:: ÜBUNGSTEXT ::
....................

Die Ursache liegt in dem sinkenden Luftdruck und der damit einhergehenden geringeren Sauerstoffaufnahme der Lunge. Die Folge: Leistungsabfall. Schon ab einer Höhe von 1500 Metern sinkt die Leistungsfähigkeit mit jeder weiteren 1000-Meter-Marke um zehn Prozent.

Das heißt: Auf einem Berg mit mehr als 5000 Metern Höhe – wie dem Kalar Pattar in Nepal – hat ein Trekker, Mountainbiker oder Bergsteiger nur 50 Prozent des Sauerstoffs zur Verfügung, den er auf Meereshöhe hat. Stellt sich der Reisende nicht auf die veränderten Bedingungen in der Höhe ein, kann es zu ersten Symptomen einer Höhenkrankheit kommen.

Bergsteiger auf dem Gipfel des Mount Everest.

Sauerstoffmasken sind in großen Höhen wichtige Hilfsmittel

Die mildere Form: Erste Anzeichen einer Bergkrankheit

Schon ab 2000 Metern können erste Probleme auftreten: Es beginnt in der Regel mit Kopfschmerzen, Übelkeit, Schwindel oder mangelndem Appetit.

In dieser Phase sollten Freizeitsportler sofort einen Stopp einlegen, trinken und einen Tag ruhen, empfehlen Expeditionsmediziner. Tritt dann keine Besserung ein, sollte man mindestens 500 Meter wieder absteigen, beziehungsweise bis zu einem beschwerdefreien Punkt.

....................

:: ZU PRÜFENDE DATEN ::

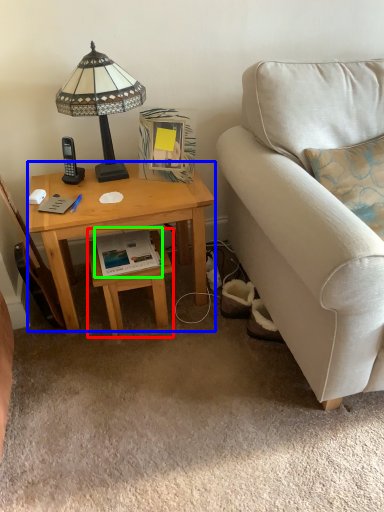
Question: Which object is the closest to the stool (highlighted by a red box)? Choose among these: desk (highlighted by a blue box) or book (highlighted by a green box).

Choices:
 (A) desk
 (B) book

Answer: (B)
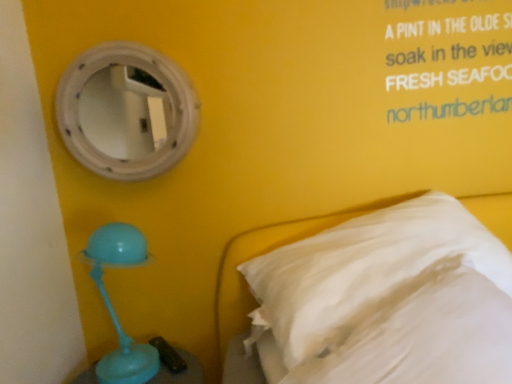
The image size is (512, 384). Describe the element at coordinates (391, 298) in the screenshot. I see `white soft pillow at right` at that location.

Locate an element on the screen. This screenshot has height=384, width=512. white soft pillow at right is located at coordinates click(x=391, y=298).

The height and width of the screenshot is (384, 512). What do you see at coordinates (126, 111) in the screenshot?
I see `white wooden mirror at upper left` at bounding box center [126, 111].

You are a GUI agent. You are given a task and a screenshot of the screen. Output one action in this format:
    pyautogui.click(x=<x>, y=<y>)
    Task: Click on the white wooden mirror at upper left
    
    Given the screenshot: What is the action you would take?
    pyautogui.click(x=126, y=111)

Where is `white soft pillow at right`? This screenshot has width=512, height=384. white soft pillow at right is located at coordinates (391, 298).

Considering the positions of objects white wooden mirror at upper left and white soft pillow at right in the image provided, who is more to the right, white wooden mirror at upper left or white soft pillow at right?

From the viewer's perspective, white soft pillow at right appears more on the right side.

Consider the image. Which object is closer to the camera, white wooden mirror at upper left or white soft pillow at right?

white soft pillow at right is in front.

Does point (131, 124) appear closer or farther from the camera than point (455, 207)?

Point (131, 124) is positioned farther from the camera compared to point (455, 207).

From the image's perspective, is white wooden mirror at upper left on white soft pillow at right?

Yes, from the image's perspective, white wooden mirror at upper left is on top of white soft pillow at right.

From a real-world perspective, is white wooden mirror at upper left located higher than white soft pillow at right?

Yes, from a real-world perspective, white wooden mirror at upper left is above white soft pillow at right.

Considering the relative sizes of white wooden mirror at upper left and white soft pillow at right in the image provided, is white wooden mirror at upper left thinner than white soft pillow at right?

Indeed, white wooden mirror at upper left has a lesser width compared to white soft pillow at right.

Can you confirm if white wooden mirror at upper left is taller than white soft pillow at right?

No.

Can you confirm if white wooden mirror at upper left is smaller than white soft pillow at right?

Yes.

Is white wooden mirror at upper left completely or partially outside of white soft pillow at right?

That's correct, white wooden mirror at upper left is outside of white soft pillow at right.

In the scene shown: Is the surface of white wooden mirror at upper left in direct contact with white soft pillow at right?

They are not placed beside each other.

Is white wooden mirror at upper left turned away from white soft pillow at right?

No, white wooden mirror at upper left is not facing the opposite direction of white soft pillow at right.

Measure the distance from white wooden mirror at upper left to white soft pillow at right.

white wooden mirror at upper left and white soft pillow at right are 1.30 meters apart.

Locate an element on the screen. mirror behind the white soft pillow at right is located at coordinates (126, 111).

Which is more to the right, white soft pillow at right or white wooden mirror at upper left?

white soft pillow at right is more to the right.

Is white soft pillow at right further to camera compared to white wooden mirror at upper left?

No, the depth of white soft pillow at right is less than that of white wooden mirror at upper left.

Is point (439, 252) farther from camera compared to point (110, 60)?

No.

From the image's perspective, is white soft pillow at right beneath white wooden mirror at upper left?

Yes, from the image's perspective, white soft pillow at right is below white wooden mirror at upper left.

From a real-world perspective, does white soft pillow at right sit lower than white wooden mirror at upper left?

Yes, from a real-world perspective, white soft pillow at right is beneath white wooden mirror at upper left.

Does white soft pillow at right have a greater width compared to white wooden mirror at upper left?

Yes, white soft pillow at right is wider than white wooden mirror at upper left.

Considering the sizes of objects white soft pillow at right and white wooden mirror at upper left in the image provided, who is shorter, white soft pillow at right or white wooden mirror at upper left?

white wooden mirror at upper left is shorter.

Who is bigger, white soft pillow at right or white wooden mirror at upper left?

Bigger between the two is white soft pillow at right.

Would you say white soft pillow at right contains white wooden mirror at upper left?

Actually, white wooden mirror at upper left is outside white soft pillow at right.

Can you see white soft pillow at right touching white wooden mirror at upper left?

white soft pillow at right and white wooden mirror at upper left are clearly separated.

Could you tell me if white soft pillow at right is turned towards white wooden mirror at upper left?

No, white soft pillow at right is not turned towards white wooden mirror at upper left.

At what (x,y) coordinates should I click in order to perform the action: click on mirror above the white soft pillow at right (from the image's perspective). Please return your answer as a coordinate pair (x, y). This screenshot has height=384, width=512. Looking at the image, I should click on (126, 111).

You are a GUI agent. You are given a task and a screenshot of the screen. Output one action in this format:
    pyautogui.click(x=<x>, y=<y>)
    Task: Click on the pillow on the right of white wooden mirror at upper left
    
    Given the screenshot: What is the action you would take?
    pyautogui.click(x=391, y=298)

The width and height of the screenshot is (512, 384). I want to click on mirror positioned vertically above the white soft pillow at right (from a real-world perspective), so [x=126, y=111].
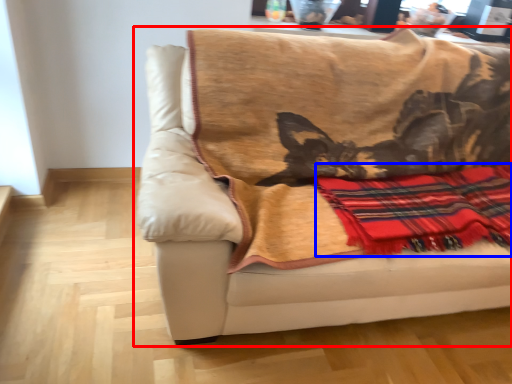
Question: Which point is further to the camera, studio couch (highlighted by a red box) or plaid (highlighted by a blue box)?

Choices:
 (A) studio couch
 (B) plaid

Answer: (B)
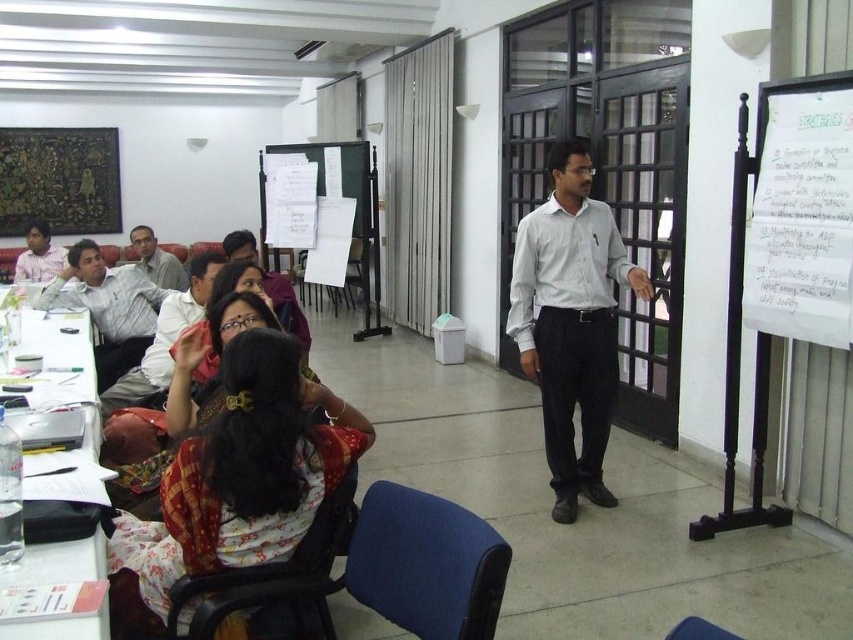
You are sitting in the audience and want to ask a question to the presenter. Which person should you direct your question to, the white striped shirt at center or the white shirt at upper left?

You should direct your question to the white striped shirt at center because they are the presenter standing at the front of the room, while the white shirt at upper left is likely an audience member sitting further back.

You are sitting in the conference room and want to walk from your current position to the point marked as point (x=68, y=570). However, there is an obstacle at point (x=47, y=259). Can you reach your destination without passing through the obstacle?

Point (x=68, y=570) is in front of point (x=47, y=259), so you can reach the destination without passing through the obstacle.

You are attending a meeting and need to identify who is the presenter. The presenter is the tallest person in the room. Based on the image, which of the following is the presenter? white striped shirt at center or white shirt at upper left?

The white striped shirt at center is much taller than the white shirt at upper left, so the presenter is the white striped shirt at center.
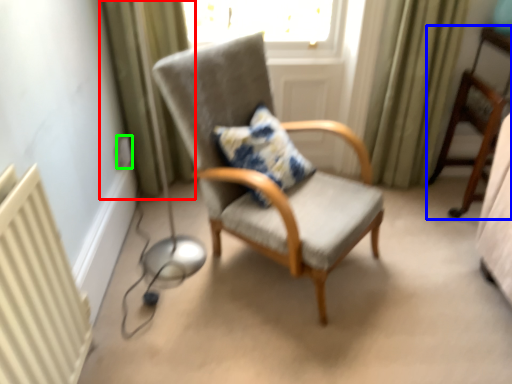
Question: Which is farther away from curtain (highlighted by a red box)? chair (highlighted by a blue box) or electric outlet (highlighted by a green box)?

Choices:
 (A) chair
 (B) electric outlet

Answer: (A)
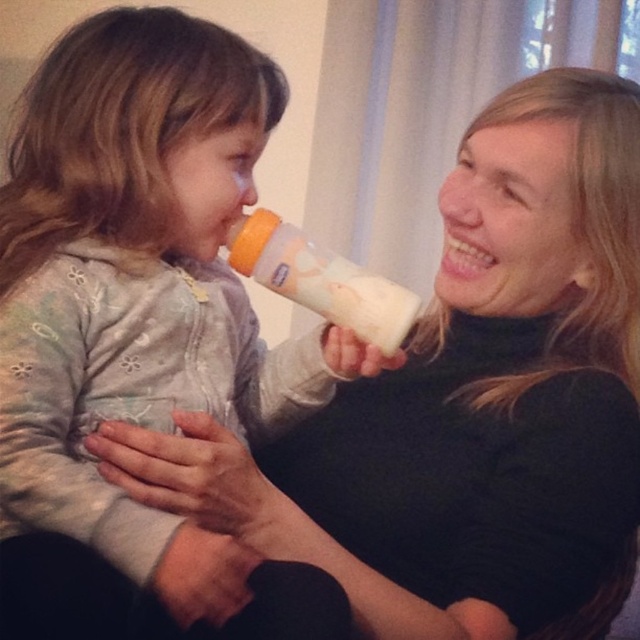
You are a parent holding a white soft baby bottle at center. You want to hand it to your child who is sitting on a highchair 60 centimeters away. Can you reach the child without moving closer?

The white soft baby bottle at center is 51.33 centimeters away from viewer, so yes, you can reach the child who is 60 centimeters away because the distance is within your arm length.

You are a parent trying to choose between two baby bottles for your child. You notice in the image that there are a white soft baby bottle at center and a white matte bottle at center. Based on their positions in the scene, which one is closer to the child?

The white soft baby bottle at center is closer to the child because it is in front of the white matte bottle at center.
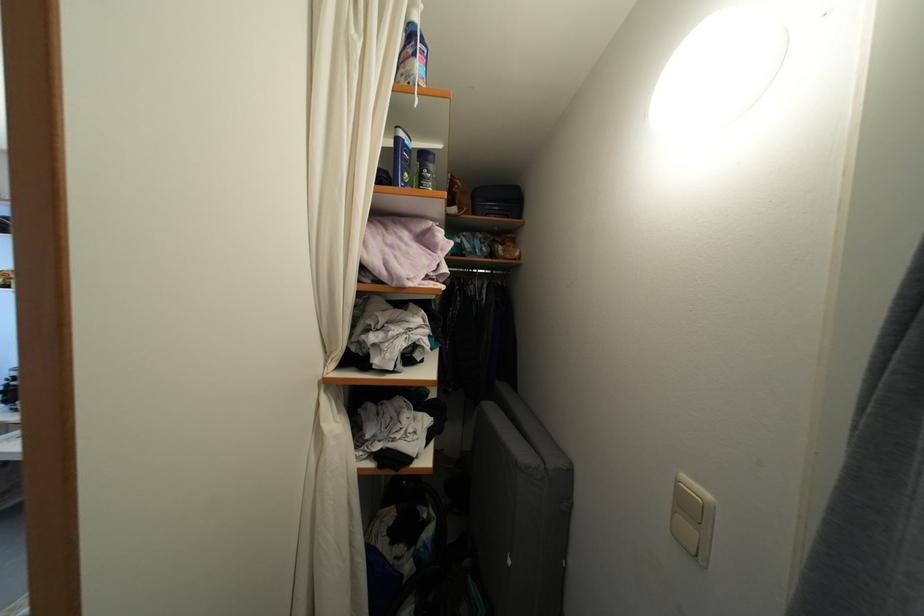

....................

:: ARBEITSAUFTRAG ::
Schreiben Sie aus dem Text über die Höhenkrankheit die Stelle von „Bergsteiger auf dem“ bis einschließlich „einem beschwerdefreien Punkt.“ wortgetreu ab. Die Zeilen spielen hierfür keine Rolle.

:: ERGEBNIS ::
Bergsteiger auf dem Gipfel des Mount Everest.

Sauerstoffmasken sind in großen Höhen wichtige Hilfsmittel

Die mildere Form: Erste Anzeichen einer Bergkrankheit

Schon ab 2000 Metern können erste Probleme auftreten: Es beginnt in der Regel mit Kopfschmerzen, Übelkeit, Schwindel oder mangelndem Appetit.

In dieser Phase sollten Freizeitsportler sofort einen Stopp einlegen, trinken und einen Tag ruhen, empfehlen Expeditionsmediziner. Tritt dann keine Besserung ein, sollte man mindestens 500 Meter wieder absteigen, beziehungsweise bis zu einem beschwerdefreien Punkt.